Tory leader David Cameron arriving in Northern Ireland
Northern Ireland will not be singled out for funding cuts over and above any other part of the UK, the Tory leader has said.
David Cameron was in NI to back candidates standing under the joint Conservatives and Unionists banner.
He sought to reassure voters that NI would not be singled out for cuts.
Last month, he caused controversy when, in an interview with the BBC's Jeremy Paxman, he mentioned NI as a region in which the public sector is too big.
Mr Cameron flew into Northern Ireland after the return of the volcanic ash cloud had earlier led to flight disruptions.
Flights into and out of Northern Ireland were grounded until 1300 BST on Tuesday.
Cameron: 'We will get the economy going'
Last month, opponents of the UCU, the electoral alliance of the Conservatives and Ulster Unionists, leapt on the comments Mr Cameron made in the BBC Newsnight interview saying it showed the Tories would single NI out for deep cuts.
However, on Tuesday the Tory leader said that Northern Ireland would never be singled out over and above any other part of the UK for public spending cuts.
Mr Cameron said: "We will continue to fund Northern Ireland according to its needs, and we will tackle the deficit while protecting the essential frontline public services that we all rely on."
He also argued that only the Conservatives could give voters in Northern Ireland a chance to vote for a party capable of forming the government.
Labour, the Liberal Democrats and the Tories have all said they will have to make cuts in public spending as a way of tackling the budget deficit.
However, the Tories have said that, if they win the election, any cuts they introduce would happen faster.
The DUP, pointing to the possibility of a hung parliament, insist they are the party who will fight to ensure there are no cuts to Stormont's block grant.
On Tuesday, DUP leader Peter Robinson said that the UUP "will vote for anything the Tories want regardless of what it means for Northern Ireland".
He said that, regardless of whoever is the largest party in the new Parliament, "the DUP's focus will be on protecting the Northern Ireland economy and bedding down the recovery".
Responding to the Tory leader's visit, the SDLP's Justin McCamphill said his party was unconvinced by Mr Cameron.
He said: "The Tories want to cut the public sector, we have a very big public sector so if they take power we will get very big cuts.
"His plans won't work without big cuts and he will not be constrained by the protests of temporary unionist allies."
Meanwhile, the Alliance's Stephen Farry said: "There is no point in David Cameron stressing that all parts of the UK will share equally in the pain.
"The Tories miss the critical point that due to the disproportionately large public sector in Northern Ireland, the proposed cuts will therefore have a much bigger impact in this area."
Earlier on BBC Radio Ulster's Talkback programme, the Sinn Fein leader Gerry Adams was asked about the issue of funding cuts.

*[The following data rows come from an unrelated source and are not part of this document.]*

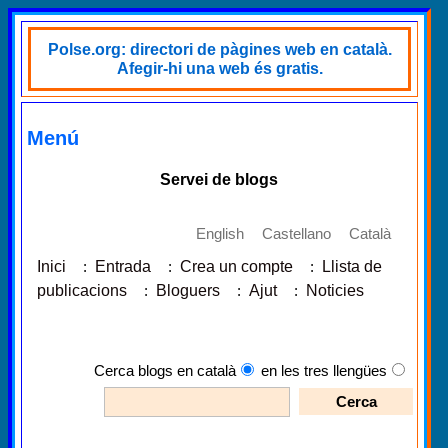
Polse.org: directori de pàgines web en català.
Afegir-hi una web és gratis.
Menú
Servei de blogs
English
Castellano
Català
Inici
:
Entrada
:
Crea un compte
:
Llista de
publicacions
:
Bloguers
:
Ajut
:
Noticies
Cerca blogs en català
en les tres llengües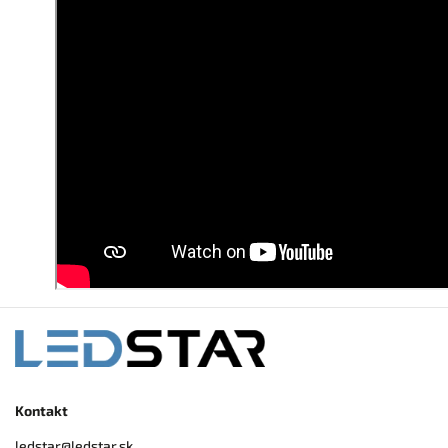
Kontakt
ledstar
@
ledstar.sk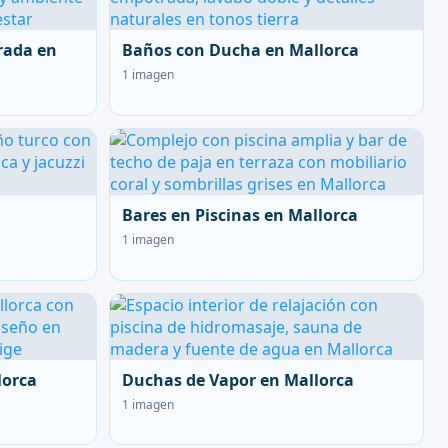
rada en
Baños con Ducha en Mallorca
1 imagen
Bares en Piscinas en Mallorca
1 imagen
lorca
Duchas de Vapor en Mallorca
1 imagen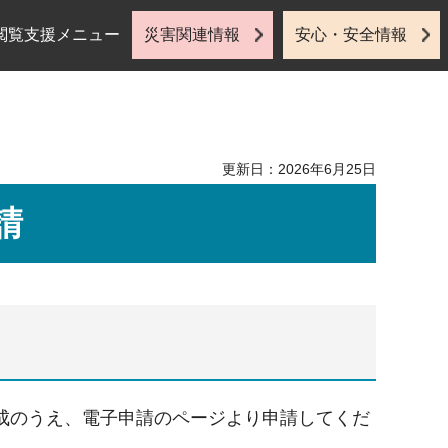
閲覧支援メニュー
災害関連情報
安心・安全情報
更新日：2026年6月25日
請
成のうえ、電子申請のページより申請してくだ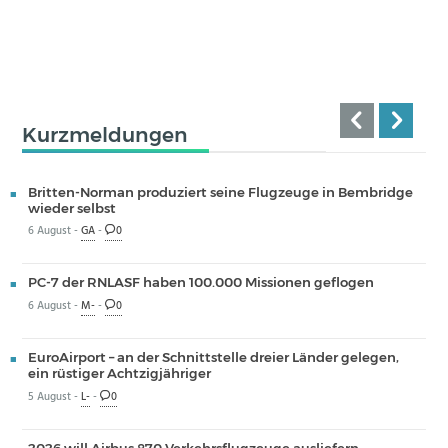
Kurzmeldungen
Britten-Norman produziert seine Flugzeuge in Bembridge
wieder selbst
6 August -
GA
-
0
PC-7 der RNLASF haben 100.000 Missionen geflogen
6 August -
M-
-
0
EuroAirport – an der Schnittstelle dreier Länder gelegen,
ein rüstiger Achtzigjähriger
5 August -
L-
-
0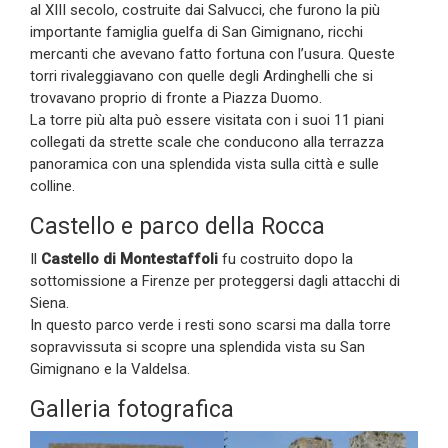
al XIII secolo, costruite dai Salvucci, che furono la più
importante famiglia guelfa di San Gimignano, ricchi
mercanti che avevano fatto fortuna con l’usura. Queste
torri rivaleggiavano con quelle degli Ardinghelli che si
trovavano proprio di fronte a Piazza Duomo.
La torre più alta può essere visitata con i suoi 11 piani
collegati da strette scale che conducono alla terrazza
panoramica con una splendida vista sulla città e sulle
colline.
Castello e parco della Rocca
Il
Castello di Montestaffoli
fu costruito dopo la
sottomissione a Firenze per proteggersi dagli attacchi di
Siena.
In questo parco verde i resti sono scarsi ma dalla torre
sopravvissuta si scopre una splendida vista su San
Gimignano e la Valdelsa.
Galleria fotografica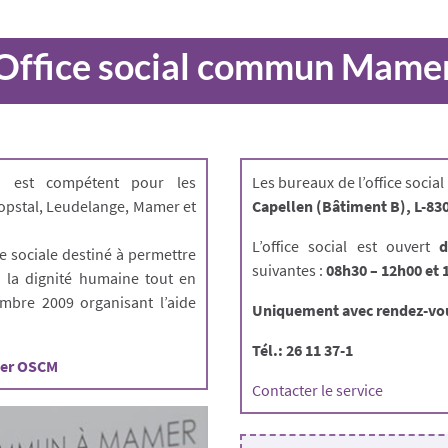
Office social commun Mame
)
est compétent pour les
Les bureaux de l’office socia
opstal, Leudelange, Mamer et
Capellen (Bâtiment B), L-83
L’office social est ouvert
d
de sociale destiné à permettre
suivantes :
08h30 – 12h00 et 
 la dignité humaine tout en
mbre 2009 organisant l’aide
Uniquement avec rendez-vo
Tél.: 26 11 37-1
lyer OSCM
Contacter le service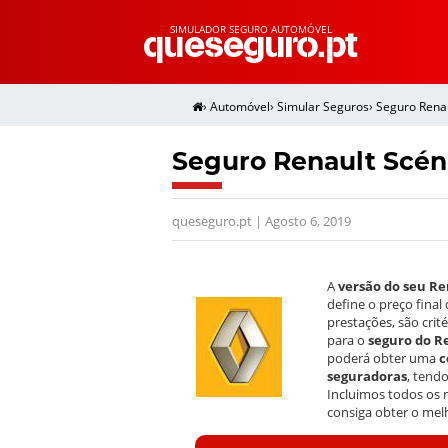
SIMULADOR SEGURO AUTOMÓVEL
›
Automóvel
›
Simular Seguros
›
Seguro Rena
Seguro Renault Scéni
queseguro.pt | Agosto 6, 2019
A
versão do seu Ren
define o preço final
prestações, são cri
para o
seguro do Re
poderá obter uma
c
seguradoras
, tend
Incluimos todos os 
consiga obter o mel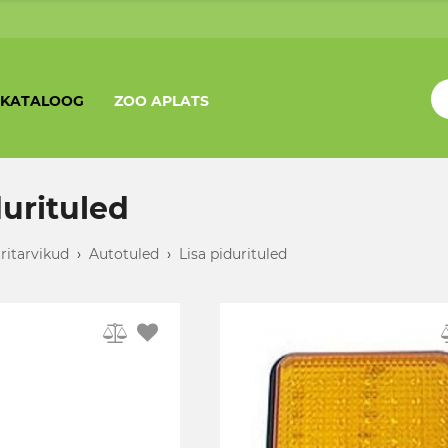
KATALOOG
ZOO APLATS
durituled
tritarvikud
›
Autotuled
›
Lisa pidurituled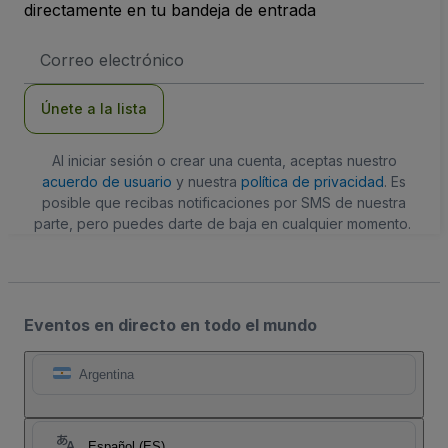
directamente en tu bandeja de entrada
Dirección
de
correo
electrónico
Únete a la lista
Al iniciar sesión o crear una cuenta, aceptas nuestro
acuerdo de usuario
y nuestra
política de privacidad
. Es
posible que recibas notificaciones por SMS de nuestra
parte, pero puedes darte de baja en cualquier momento.
Eventos en directo en todo el mundo
Argentina
Español (ES)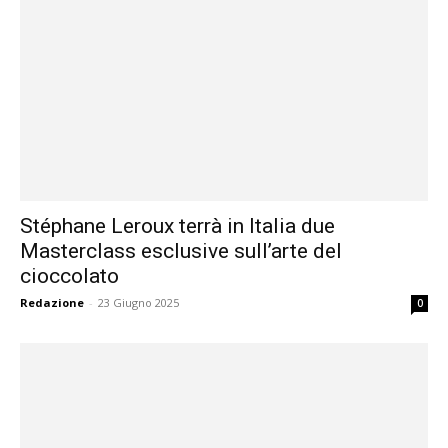
Stéphane Leroux terrà in Italia due
Masterclass esclusive sull’arte del
cioccolato
Redazione
-
23 Giugno 2025
0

Mr Adams said he would call for a united opposition from all sectors on the issue of cuts.
He said: "We are a disadvantaged region, we are badly affected by partition, we have just come out of almost 40 years of conflict and we are not accepting cuts."
Tonight all the four main local parties are due to get their say when the BBC broadcasts the final leaders debate before voters go to the polls on Thursday.